Data for this task:

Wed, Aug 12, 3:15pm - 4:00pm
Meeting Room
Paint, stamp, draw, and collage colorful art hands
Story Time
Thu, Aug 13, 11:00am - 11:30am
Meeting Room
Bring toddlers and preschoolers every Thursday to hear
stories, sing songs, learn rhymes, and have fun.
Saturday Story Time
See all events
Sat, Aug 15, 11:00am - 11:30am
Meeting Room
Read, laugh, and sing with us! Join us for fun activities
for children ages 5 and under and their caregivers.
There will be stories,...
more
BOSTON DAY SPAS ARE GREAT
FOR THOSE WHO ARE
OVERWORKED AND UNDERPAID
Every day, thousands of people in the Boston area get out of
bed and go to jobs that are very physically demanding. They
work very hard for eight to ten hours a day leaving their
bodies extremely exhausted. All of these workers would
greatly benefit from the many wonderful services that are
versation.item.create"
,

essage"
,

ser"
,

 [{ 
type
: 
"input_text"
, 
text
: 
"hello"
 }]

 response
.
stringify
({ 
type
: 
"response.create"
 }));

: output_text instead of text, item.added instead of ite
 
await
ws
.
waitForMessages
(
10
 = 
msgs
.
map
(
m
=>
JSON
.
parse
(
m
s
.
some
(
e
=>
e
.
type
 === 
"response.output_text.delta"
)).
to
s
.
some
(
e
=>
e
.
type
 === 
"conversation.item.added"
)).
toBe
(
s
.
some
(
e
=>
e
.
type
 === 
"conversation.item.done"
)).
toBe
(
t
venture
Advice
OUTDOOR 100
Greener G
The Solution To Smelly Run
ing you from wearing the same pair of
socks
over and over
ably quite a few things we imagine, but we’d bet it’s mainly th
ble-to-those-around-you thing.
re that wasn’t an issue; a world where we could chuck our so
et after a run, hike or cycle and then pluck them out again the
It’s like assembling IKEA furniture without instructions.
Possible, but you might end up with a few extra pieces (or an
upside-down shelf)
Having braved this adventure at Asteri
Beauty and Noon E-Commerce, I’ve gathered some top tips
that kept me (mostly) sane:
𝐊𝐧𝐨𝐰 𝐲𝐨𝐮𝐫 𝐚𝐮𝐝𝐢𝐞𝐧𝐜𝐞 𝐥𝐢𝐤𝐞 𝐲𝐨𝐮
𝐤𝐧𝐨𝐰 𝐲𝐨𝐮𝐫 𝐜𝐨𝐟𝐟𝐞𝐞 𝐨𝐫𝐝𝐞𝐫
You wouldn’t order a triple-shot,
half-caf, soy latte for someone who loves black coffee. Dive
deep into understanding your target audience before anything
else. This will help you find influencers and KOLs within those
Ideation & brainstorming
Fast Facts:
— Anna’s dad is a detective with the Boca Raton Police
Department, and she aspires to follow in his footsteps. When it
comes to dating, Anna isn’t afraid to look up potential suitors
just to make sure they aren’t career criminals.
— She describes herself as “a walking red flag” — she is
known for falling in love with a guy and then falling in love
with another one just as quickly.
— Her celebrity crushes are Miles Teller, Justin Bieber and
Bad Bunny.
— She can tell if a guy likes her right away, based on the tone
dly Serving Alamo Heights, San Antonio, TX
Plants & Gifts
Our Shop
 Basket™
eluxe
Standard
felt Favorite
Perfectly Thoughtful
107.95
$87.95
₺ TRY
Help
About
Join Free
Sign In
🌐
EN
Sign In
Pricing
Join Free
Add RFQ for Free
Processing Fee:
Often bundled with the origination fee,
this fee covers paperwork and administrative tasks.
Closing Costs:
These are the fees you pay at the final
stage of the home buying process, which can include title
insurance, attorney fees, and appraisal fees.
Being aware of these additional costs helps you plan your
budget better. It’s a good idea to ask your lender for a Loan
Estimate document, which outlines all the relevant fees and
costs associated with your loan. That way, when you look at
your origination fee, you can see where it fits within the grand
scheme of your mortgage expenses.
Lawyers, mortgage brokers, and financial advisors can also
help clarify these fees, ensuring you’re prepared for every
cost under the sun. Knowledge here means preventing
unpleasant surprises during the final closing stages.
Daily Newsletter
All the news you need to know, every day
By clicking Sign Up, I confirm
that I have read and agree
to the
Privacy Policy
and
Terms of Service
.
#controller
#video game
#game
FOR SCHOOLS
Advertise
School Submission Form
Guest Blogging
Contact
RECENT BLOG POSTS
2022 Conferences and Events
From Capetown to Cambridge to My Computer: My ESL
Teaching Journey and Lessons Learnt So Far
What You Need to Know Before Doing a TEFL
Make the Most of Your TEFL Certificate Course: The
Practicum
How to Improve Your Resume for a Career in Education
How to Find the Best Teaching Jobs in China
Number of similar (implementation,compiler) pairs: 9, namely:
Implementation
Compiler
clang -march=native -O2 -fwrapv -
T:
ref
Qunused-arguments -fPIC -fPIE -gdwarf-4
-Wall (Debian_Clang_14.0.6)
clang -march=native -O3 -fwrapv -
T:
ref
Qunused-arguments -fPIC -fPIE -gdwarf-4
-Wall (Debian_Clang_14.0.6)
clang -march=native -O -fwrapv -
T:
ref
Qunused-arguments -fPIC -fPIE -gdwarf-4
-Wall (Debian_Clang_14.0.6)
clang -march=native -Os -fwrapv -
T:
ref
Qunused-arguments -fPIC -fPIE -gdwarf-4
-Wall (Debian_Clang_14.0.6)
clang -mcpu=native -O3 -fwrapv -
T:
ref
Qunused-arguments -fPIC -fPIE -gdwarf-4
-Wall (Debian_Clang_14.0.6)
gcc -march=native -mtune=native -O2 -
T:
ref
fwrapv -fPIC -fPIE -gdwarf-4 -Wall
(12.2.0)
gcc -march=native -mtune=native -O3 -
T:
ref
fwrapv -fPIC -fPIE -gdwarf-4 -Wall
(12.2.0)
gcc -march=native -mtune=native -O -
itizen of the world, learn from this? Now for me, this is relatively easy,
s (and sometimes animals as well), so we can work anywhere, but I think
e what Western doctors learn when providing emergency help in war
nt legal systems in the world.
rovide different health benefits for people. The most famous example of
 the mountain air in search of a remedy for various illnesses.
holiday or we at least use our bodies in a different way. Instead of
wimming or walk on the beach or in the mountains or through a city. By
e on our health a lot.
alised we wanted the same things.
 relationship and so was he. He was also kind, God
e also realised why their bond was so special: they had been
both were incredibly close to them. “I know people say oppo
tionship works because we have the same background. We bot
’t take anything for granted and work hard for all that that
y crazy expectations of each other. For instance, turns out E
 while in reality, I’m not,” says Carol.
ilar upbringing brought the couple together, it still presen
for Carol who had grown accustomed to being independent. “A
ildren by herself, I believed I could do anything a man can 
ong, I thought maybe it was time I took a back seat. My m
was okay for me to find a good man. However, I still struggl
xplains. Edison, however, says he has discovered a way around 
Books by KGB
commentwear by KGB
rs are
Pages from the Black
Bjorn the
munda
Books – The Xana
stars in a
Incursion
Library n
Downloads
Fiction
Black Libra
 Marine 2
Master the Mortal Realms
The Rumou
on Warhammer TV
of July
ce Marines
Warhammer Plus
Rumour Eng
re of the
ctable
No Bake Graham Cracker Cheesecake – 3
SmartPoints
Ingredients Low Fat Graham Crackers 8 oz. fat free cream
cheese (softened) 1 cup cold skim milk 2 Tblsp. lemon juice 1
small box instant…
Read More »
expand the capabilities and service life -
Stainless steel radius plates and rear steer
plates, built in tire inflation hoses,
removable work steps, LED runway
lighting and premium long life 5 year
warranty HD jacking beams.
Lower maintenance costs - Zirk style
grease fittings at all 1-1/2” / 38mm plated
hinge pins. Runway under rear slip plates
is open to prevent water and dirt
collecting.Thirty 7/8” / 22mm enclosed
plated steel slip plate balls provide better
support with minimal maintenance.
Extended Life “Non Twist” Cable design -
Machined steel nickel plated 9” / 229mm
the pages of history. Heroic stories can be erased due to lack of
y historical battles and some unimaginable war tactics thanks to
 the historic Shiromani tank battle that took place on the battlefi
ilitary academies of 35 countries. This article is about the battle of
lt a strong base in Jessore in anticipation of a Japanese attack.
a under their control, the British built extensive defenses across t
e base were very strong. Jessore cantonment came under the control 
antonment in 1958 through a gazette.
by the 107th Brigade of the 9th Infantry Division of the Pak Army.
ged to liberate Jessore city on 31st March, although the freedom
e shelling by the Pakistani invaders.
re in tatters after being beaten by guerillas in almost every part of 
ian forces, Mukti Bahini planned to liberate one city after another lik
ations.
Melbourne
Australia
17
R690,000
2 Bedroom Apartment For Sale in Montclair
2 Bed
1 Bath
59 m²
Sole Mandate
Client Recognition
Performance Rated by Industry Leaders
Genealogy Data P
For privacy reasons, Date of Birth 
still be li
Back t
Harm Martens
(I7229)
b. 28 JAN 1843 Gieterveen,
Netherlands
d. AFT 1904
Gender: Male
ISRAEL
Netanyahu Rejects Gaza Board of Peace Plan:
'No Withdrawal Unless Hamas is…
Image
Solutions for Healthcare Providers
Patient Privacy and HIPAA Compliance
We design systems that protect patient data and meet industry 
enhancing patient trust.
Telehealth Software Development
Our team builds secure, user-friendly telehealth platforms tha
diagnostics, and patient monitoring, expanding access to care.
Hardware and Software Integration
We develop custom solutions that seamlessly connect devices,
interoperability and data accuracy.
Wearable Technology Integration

Problem description:
Search the records for the word "were". Copy every line that has it.

Reply to the exercise:
both were incredibly close to them. “I know people say oppo
e base were very strong. Jessore cantonment came under the control 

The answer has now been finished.